Implemented in: :class:`piwheels.master.slave_driver.SlaveDriver`.

This task is the main coordinator of the build slave's activities. When a build slave first comes online it introduces itself to this task (with information including the ABI it can build for), and asks for a package to build. As described above, this task asks :ref:`the-architect` for the next package matching the build slave's ABI and passes this back.

Eventually the build slave will communicate whether or not the build succeeded, along with information about the build (log output, files generated, etc.). This task writes this information to the database via :ref:`the-oracle`. If the build was successful, it informs the :ref:`file-juggler` that it should expect a file transfer from the relevant build slave.

Finally, when all files from the build have been transferred, the Slave Driver informs the :ref:`index-scribe` that the package's index will need (re)writing.

Mr. Chase

Implemented in: :class:`piwheels.master.mr_chase.MrChase`.

This task talks to :program:`piw-import` and handles importing builds manually into the system. It is essentially a cut-down version of the :ref:`slave-driver` with a correspondingly simpler protocol.

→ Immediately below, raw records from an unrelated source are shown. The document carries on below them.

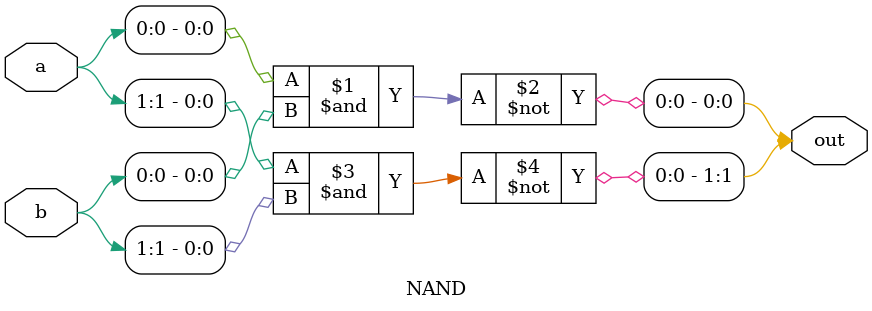
<source format=v>
`timescale 1ns / 1ps
module NAND(
    input [1:0]a,
	 input [1:0]b,
	 output [1:0]out);
	 nand (out[0], a[0], b[0]);
	 nand (out[1], a[1], b[1]);
endmodule

</source>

This task writes information to the database via :ref:`the-oracle`. If the imported build was successful, it informs the :ref:`file-juggler` that it should expect a file transfer from the importer.

Finally, when all files from the build have been transferred, it informs the :ref:`index-scribe` that the package's index will need (re)writing.

File Juggler

Implemented in: :class:`piwheels.master.file_juggler.FileJuggler`.

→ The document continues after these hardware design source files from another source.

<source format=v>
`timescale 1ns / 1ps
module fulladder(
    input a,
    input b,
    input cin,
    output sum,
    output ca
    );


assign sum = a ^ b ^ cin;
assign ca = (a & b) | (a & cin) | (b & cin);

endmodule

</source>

This task handles file transfers from the build slaves to the master. Files are transferred in multiple (relatively small) chunks and are verified with the hash reported by the build slave (retrieved from the database via :ref:`the-oracle`).

Big Brother

Implemented in: :class:`piwheels.master.big_brother.BigBrother`.

This task is a bit of a miscellaneous one. It sits around periodically generating statistics about the system as a whole (number of files, number of packages, number of successful builds, number of builds in the last hour, free disk space, etc.) and sends these off to the :ref:`index-scribe`.

Index Scribe

Implemented in: :class:`piwheels.master.index_scribe.IndexScribe`.

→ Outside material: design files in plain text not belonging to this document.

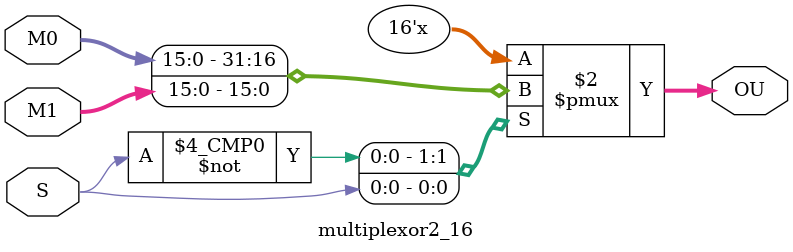
<source format=v>
module multiplexor2_16(input S,input [15:0] M0,input [15:0] M1,output reg [15:0] OU);

always@(S or M0 or M1 ) begin

case(S)
0:OU=M0;
1:OU=M1;
endcase

end

endmodule
</source>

This task generates the web output for piwheels. It generates the home-page with statistics from :ref:`big-brother`, the overall package index, and individual package file lists with messages from :ref:`slave-driver`.

Queues

It should be noted that the diagram omits several queues for the sake of brevity. For instance, there is a simple PUSH/PULL control queue between the master's "main" task and each sub-task which is used to relay control messages like PAUSE, RESUME, and QUIT.

Most of the protocols used by the queues are (currently) undocumented with the exception of those between the build slaves and the :ref:`slave-driver` and :ref:`file-juggler` tasks (documented in the :doc:`slaves` chapter).

However, all protocols share a common basis: messages are lists of Python objects. The first element is always string containing the action. Further elements are parameters specific to the action. Messages are encoded with :mod:`pickle`. This is an untrusted format but was the quickest to get started with (and the inter-process queues aren't exposed to the internet). A future version may switch to something slightly safer like JSON or better still CBOR.